More people should read that story.

------
nmj
Kind of sick of hearing government officials saying encryption is evil. This
stance is disingenuous at best and dangerous at worst.

------
mtgx
Jesus, NYT. Is it even _confirmed_ that they couldn't see what they were doing
"because they used encrypted apps", or is that just an _assumption_ of
"anonymous officials"?

Upon loading the post and reading the first paragraph:

> _American and French officials say there is still no definitive evidence to
> back up their presumption that the terrorists who massacred 129 people in
> Paris used new, difficult-to-crack encryption technologies to organize the
> plot._

Oh.
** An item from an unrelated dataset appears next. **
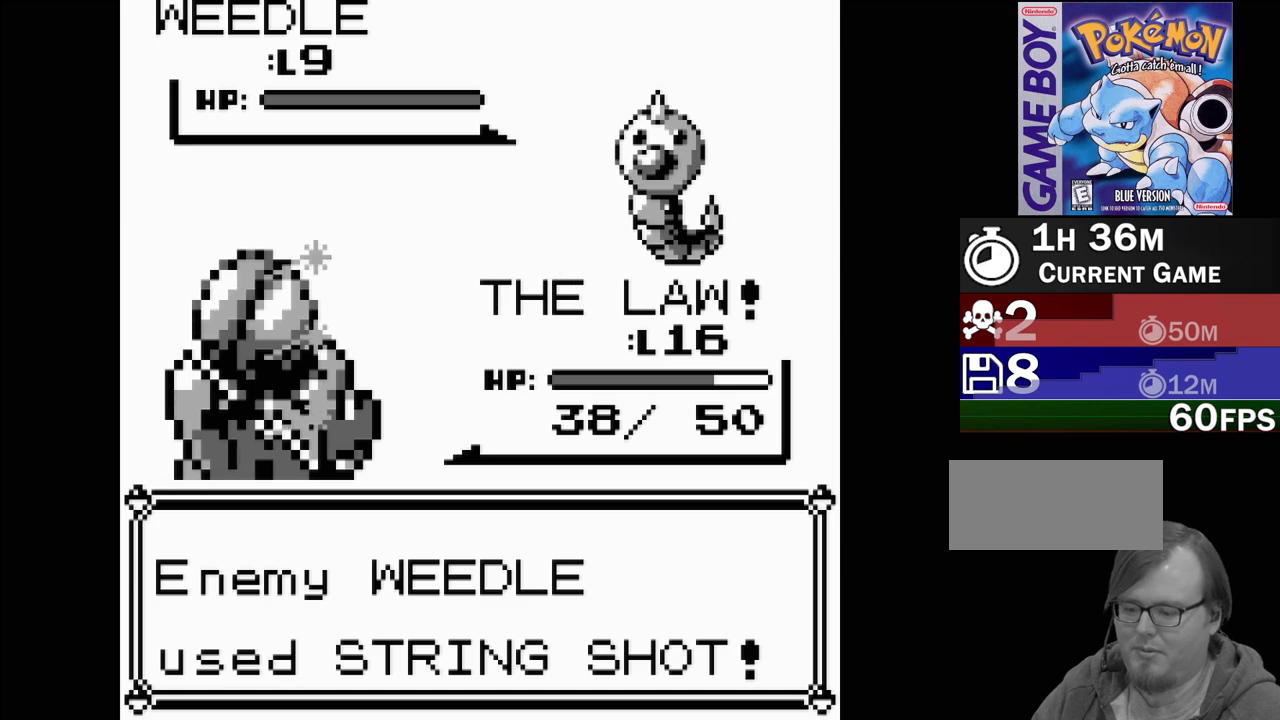
{"buttons": [], "events": []}
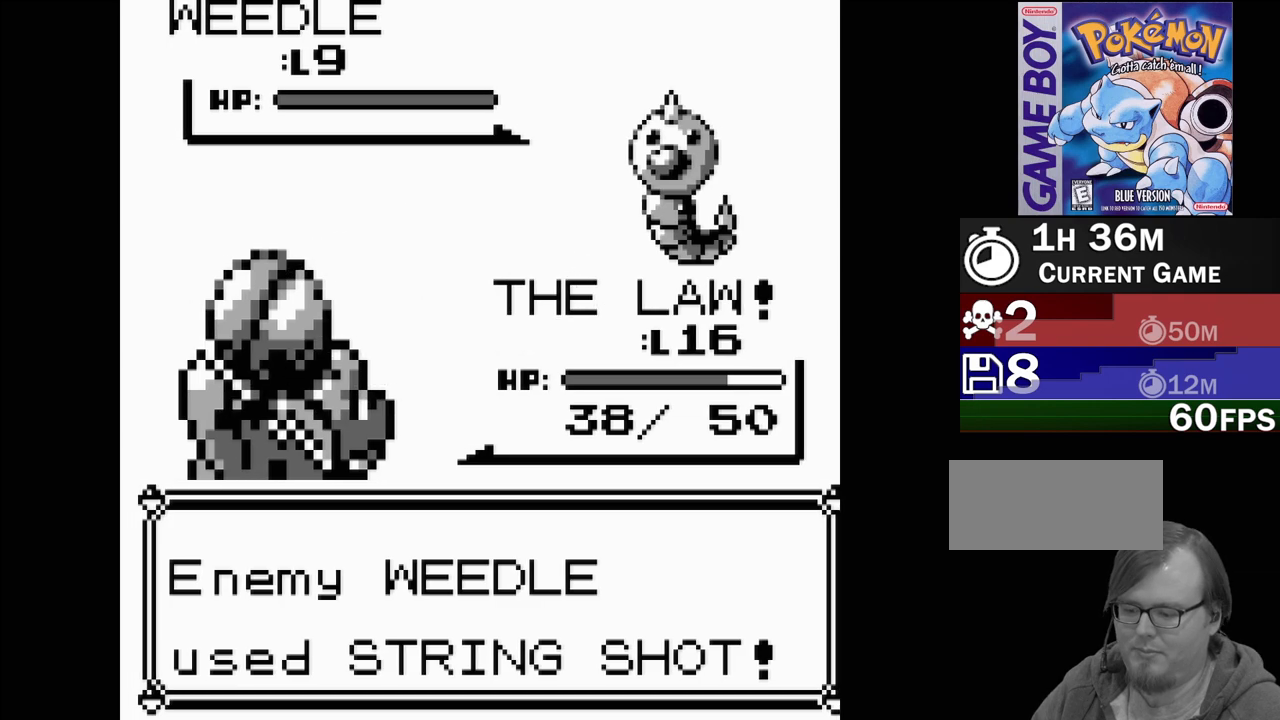
{"buttons": [], "events": []}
Well there you go. I really don't see the point of these media entities
letting themselves _played_ like this by the authorities to spread their false
propaganda then. The bodies weren't even cold yet and they started spreading
this anti-encryption message on TV. Because they couldn't have possibly
admitted that maybe - just maybe - it's the intelligence agencies that screwed
up and they have to take responsibility for it, like it should happen in any
democratic country, instead of pointing fingers at others. I wonder what
they'll say next if we discover these terrorists _weren 't_ actually using
encrypted channels to communicate.

------
lvs
It's almost like they were ready and waiting with the talking points...
Hmmm...

[https://www.techdirt.com/articles/20150916/15570332276/havin...](https://www.techdirt.com/articles/20150916/15570332276/having-
lost-debate-backdooring-encryption-intelligence-community-plans-to-wait-until-
next-terrorist-attack.shtml)

------
teaneedz
Personally, I thought this tweet was spot on:
[https://twitter.com/marasawr/status/666467808071573504](https://twitter.com/marasawr/status/666467808071573504)

------
digitalzombie
Encrypted Messaging isn't the problem.

They should have better boarder control, background check on people before
letting them in, communication with other countries, and better integration.
Also perhaps programs for more tolerant people, and ease/integrate immigrants
in instead of more religious and toward the extreme end of the spectrum.

There are many other solutions without sacrificing freedom and privacy.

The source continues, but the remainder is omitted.